=== EXTRACT TO READ ===
===============
History of Johnstown, NY
From: History of Fulton County
Revised and Edited by: Washington Frothingham
Published by: D. Mason & Co. Syracuse, NY 1892


A WEALTH of historic lore opens before us as we review the events which mark the settlement and development of this ancient town. The surrounding region has indeed witnessed the early efforts of a people of varied origin, and of widely different customs which they brought from their homes in the old world. All the sturdy pioneers who settled the country north of the Mohawk have long since passed away, and with them has gone the record of many thrilling scenes, which, could they be related to the modern reader, would awaken intense interest, and would also recall many of the stories with which their parents and grandparents often delighted a circle of young but eager listeners. The descendants of these intrepid pioneers, some of them now living on the original homestead of their ancestors, cannot but feel a patriotic pride when these tales of hardship and bravery are revived. What a scene, indeed, was presented to those venturesome pioneers whose duty called them to enter a vast wilderness and to create homes in a forest which had no path but the Indian trail, whence so often the terrific war whoop broke their midnight slumbers! Personal mention of many of these earlier settlers will be found in another portion of this work and therefore we proceed to the more general facts in the historic record.

All the territory embraced within the town as it was originally erected, formed a part of the old town of Caughnawaga. This latter town was set apart in compliance with the legislative act passed March 7, 1788, requiring the division of Montgomery county into towns, in which act Caughnawaga was thus described: "All that part of the county of Montgomery bounded northerly by the north boundary of this state; easterly by the counties of Clinton, Washington and Albany; southerly by the Mohawk river; westerly by a line running from the hill called 'Anthony's nose,' north to the north bounds of the state, be and hereby is erected into a town by the name of Caughnawaga." It will thus be seen that a vast area of country was included within the ancient town, out of which several counties have since then been formed. On March 12, 1793, five years after the above date, another subdivision was made by which the towns of Amsterdam, Johnstown, Mayfield and Broadalbin were erected, but the east and west lines of Johnstown remained undisturbed. Its western boundary, indeed, was also the western boundary of Caughnawaga, being a line running directly north from Anthony's Nose, the same boundary now separating the towns of Mohawk and Palatine in Montgomery county. The south and north boundaries of Johnstown, however, have both been changed at different times, the former to create the town of Mohawk, April 4, 1837; the latter to create the town of Bleecker, April 4, 183r, and again to form a portion of the town of Caroga, April 11, 1842. The northern limits of the old town of Caughnawaga were shortened February 16, 1791, when upon the erection of Herkimer county, the present northern boundary of Fulton county (then Montgomery) was formed.
===============
[Extracted records]
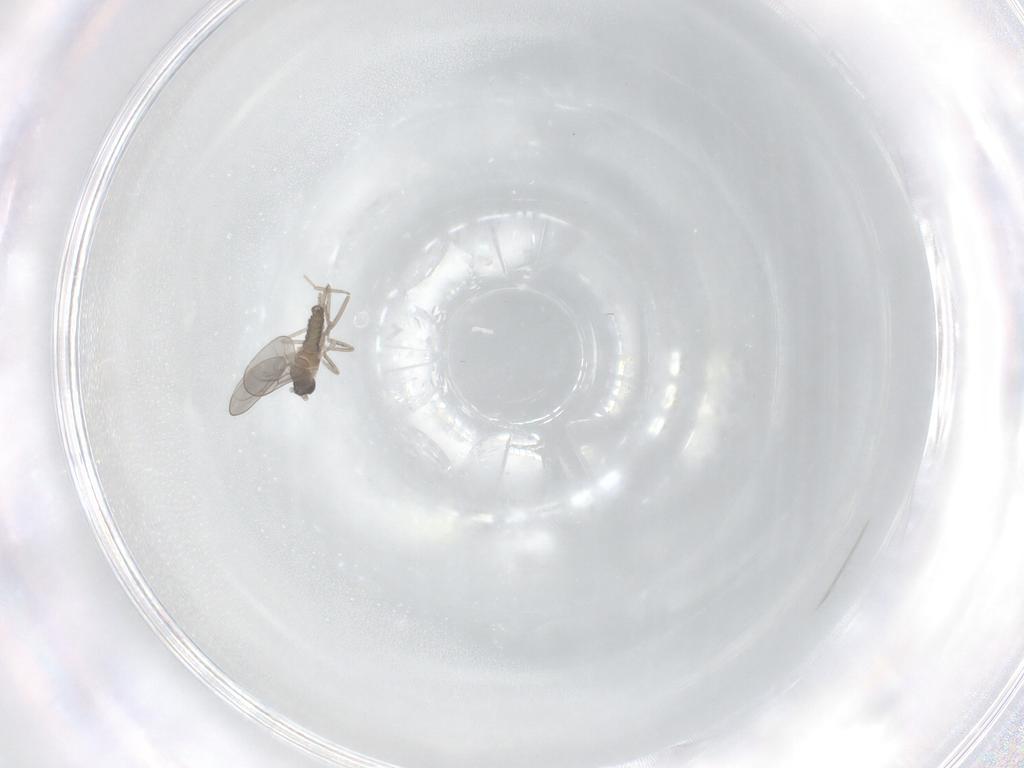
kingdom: Animalia
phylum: Arthropoda
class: Insecta
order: Diptera
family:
===============
=== YOUR GOAL ===
Resume the history of Johnstown, NY from the point where it stops, in the same style.

=== EXPECTED ANSWER ===
The present boundaries of the town are formed by Caroga and Bleecker on the north; Mayfield and Perth on the east; Mohawk (in Montgomery county) on the south; and Ephratah on the West. It contains 45,208 1/2, acres, with an assessed valuation of $3,158,462.

The surface of the town is variable, affording many landscapes of picturesque beauty. In the northern part a high range of hills extends in a southwesterly direction, and also through the western portion of the town. These hills form the central of three high ridges extending northeast and southwest through Fulton county, and rising in the northern part to a height of Soo to 1,200 feet above the Mohawk. The principal stream is Cayadutta Creek, which runs in a southwesterly direction and empties into the Mohawk river at Fonda. This stream has a very rapid current, thus affording valuable water power for the numerous leather mills located in close vicinity along its course.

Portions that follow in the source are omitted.